Right, and SRV isn't something you'd use for a service that it makes sense to 
configure using DHCP.   Nor is NAPTR.   I would argue that if it makes any 
sense at all for there to be a SRV record, that's a strong argument against 
using DHCP to configure that service.   But yes, if you can find an edge case 
where it does make sense to use DHCP, and a SRV record would work and would be 
useful, then that option should deliver an FQDN, not an IP address.

> 
>> 
>>> You agree that FQDN is would be a better design than IP for NTP ?
>> 
>> No.   I think the boxes that need NTP configuration via DHCP are most likely 
>> constrained devices, and that requiring them to do a DNS lookup in addition 
>> to the DHCP transaction is unnecessary.
> 
> This is not really a constrained device issue - it has to do with hosts that 
> don't have an IT administrator and need to just work. They might be 
> constrained, but right now my house has devices doing DHCP, DNS, and HTTP all 
> fitting in 12 k of flash, 512 bytes of ram, and an 8 bit processor at 16Mhz 
> so don't think that DNS needs to be big - probably not fully standards 
> compliant but it works. My house also has things like NAS, WiFI GW, TVs etc 
> that have pretty powerful computers yet still need to turn on and just work 
> with no administration. 

Right, and at the moment they almost certainly have their NTP server FQDNs 
hard-coded, and it works, and you don't even know it's working this way, 
because it's a solid solution in a home network.  The issue with DNS on 
constrained devices is that it's another packet round trip, and packets burn 
battery.   And there are constrained devices where adding another network 
protocol means less space for what the device needs to be doing.   But I tend 
to agree that if you can afford to put a DHCP client in a device, there's 
probably room for a DNS resolver as well.

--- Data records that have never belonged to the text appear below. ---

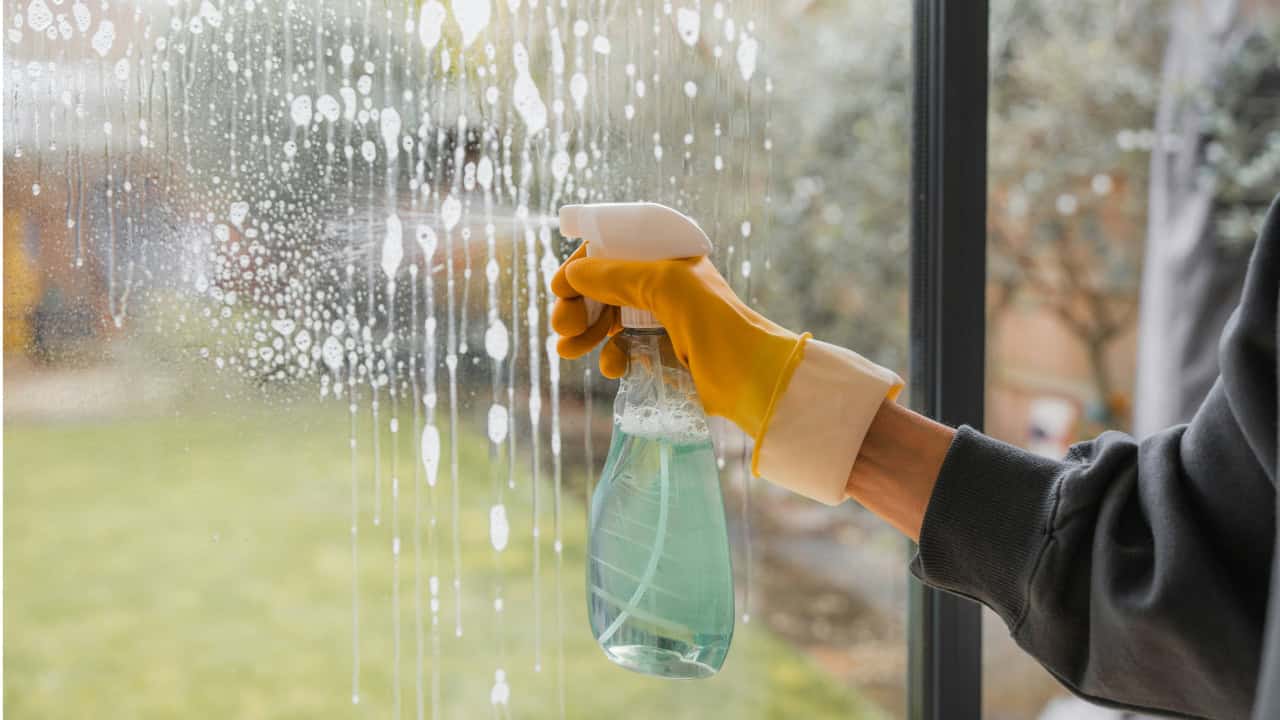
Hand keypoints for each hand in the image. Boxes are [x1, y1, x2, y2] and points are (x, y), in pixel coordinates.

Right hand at [550, 243, 807, 441]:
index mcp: (669, 258)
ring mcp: (663, 320)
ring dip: (585, 333)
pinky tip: (614, 367)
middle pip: (605, 287)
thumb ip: (616, 275)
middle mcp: (665, 284)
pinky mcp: (663, 355)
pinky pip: (624, 350)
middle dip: (579, 305)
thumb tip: (573, 275)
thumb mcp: (664, 286)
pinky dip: (611, 357)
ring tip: (568, 350)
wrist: (753, 380)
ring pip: (609, 320)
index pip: (614, 250)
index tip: (561, 289)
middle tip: (564, 326)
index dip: (583, 266)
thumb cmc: (717, 325)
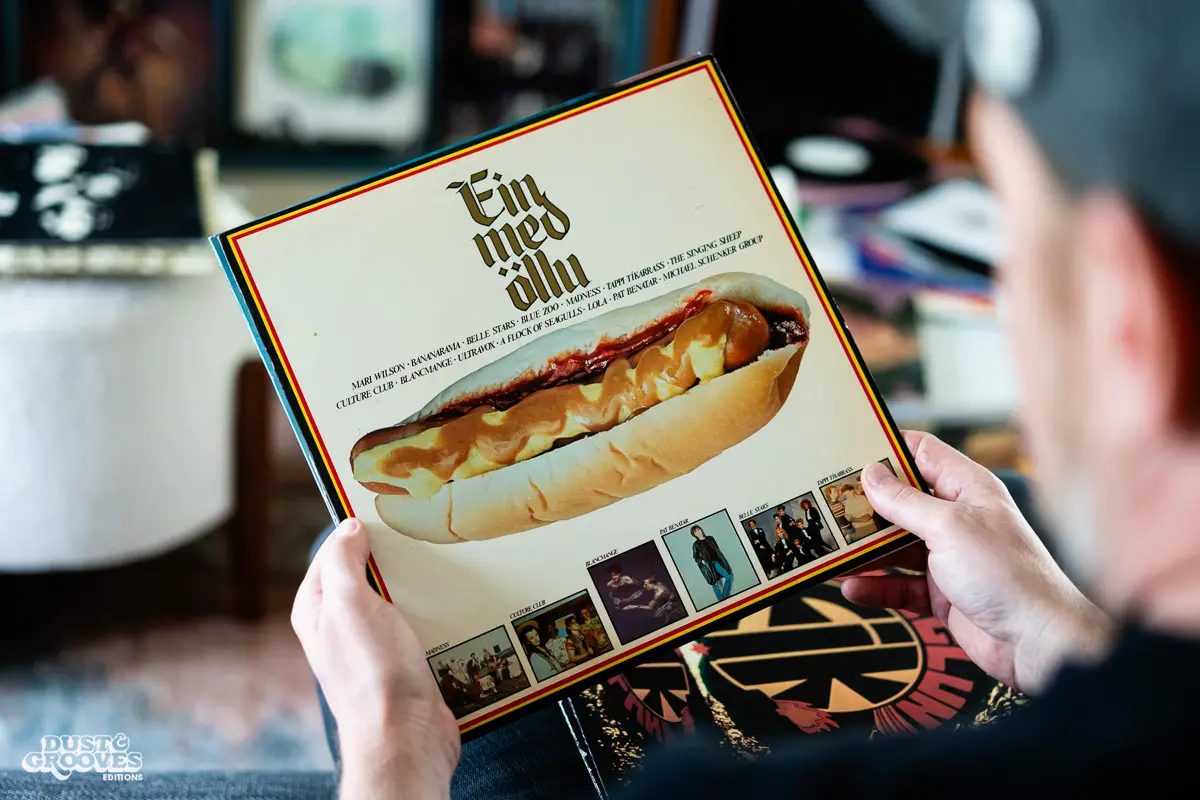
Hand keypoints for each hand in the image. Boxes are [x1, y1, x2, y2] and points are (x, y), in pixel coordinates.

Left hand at [293, 518, 459, 798]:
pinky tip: (454, 599)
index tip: (384, 507)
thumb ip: (343, 561)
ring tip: (443, 560)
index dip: (355, 529)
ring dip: (418, 583)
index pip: (332, 553)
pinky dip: (435, 609)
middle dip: (392, 555)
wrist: (405, 735)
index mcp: (318, 610)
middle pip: (367, 574)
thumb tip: (348, 528)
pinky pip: (419, 622)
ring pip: (397, 598)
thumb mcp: (349, 602)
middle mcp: (341, 627)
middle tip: (420, 530)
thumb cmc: (372, 671)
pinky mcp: (404, 661)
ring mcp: (373, 645)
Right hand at [841, 431, 1111, 693]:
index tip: (848, 453)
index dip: (886, 449)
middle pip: (900, 502)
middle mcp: (957, 518)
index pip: (921, 453)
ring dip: (864, 551)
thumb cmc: (1008, 574)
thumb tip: (871, 475)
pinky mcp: (941, 593)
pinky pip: (898, 584)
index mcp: (967, 488)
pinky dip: (875, 586)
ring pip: (894, 547)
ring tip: (832, 551)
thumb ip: (905, 502)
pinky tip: (852, 587)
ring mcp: (948, 557)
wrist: (1037, 641)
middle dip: (865, 506)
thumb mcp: (948, 526)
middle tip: (828, 506)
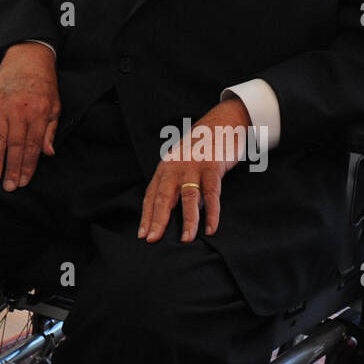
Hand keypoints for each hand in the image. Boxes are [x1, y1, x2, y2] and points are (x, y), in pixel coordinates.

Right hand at [0, 42, 59, 192]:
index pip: (33, 146)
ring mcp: (3, 107)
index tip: (24, 181)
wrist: (27, 60)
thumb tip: (48, 154)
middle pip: (16, 146)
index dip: (28, 165)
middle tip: (9, 187)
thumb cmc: (43, 86)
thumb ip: (51, 130)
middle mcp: (20, 112)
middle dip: (12, 168)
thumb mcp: (55, 106)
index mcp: (39, 114)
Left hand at [138, 99, 251, 242]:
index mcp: (165, 168)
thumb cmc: (199, 147)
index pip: (152, 195)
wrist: (220, 122)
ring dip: (187, 221)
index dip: (147, 215)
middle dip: (158, 219)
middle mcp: (175, 167)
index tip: (142, 235)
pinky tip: (211, 228)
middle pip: (164, 196)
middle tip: (153, 240)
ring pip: (188, 197)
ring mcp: (194, 167)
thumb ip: (176, 184)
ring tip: (186, 240)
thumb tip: (172, 210)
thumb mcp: (181, 162)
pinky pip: (212, 193)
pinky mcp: (213, 167)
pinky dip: (212, 212)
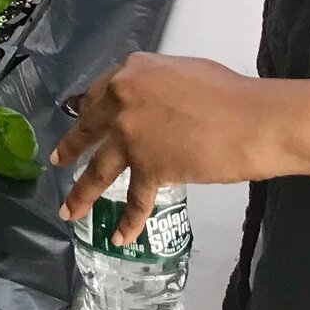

>>  Probably not a hugely bad thing, but that depends on the device.   A device 
>> with severe constraints probably isn't using DHCP anyway.
> 
> Seriously ? How do you think IPv4 constrained devices get an IP address?

When I say "constrained device," I really mean 6lowpan device.   Remember that 
this document is specifically about DHCPv6.

> Hmm - this is much more interesting - help me understand what part it does 
> not follow 3315. When it boots, it uses DHCP to find the address of a 
> configuration server. If it needs a configuration, it downloads that from the 
> configuration server. If it does not need a configuration, it does not 
> download it. I would not be shocked to find out that this was not following 
> 3315 but I think I can speak for at least most the folks doing this that they 
> did not know it was not consistent with 3315 and would be very interested in 
> hearing why. 

If you are using DHCP to provide the location of a configuration server, and 
you make a leap of faith with that server on first configuration, and never 
talk to it again, then you probably are in compliance with RFC3315.   If you 
take the value of a DHCP option and retain it forever, and do not take note of 
the fact that it has changed, then you are out of spec.   I was under the 
impression from reading your explanation that you were doing the latter.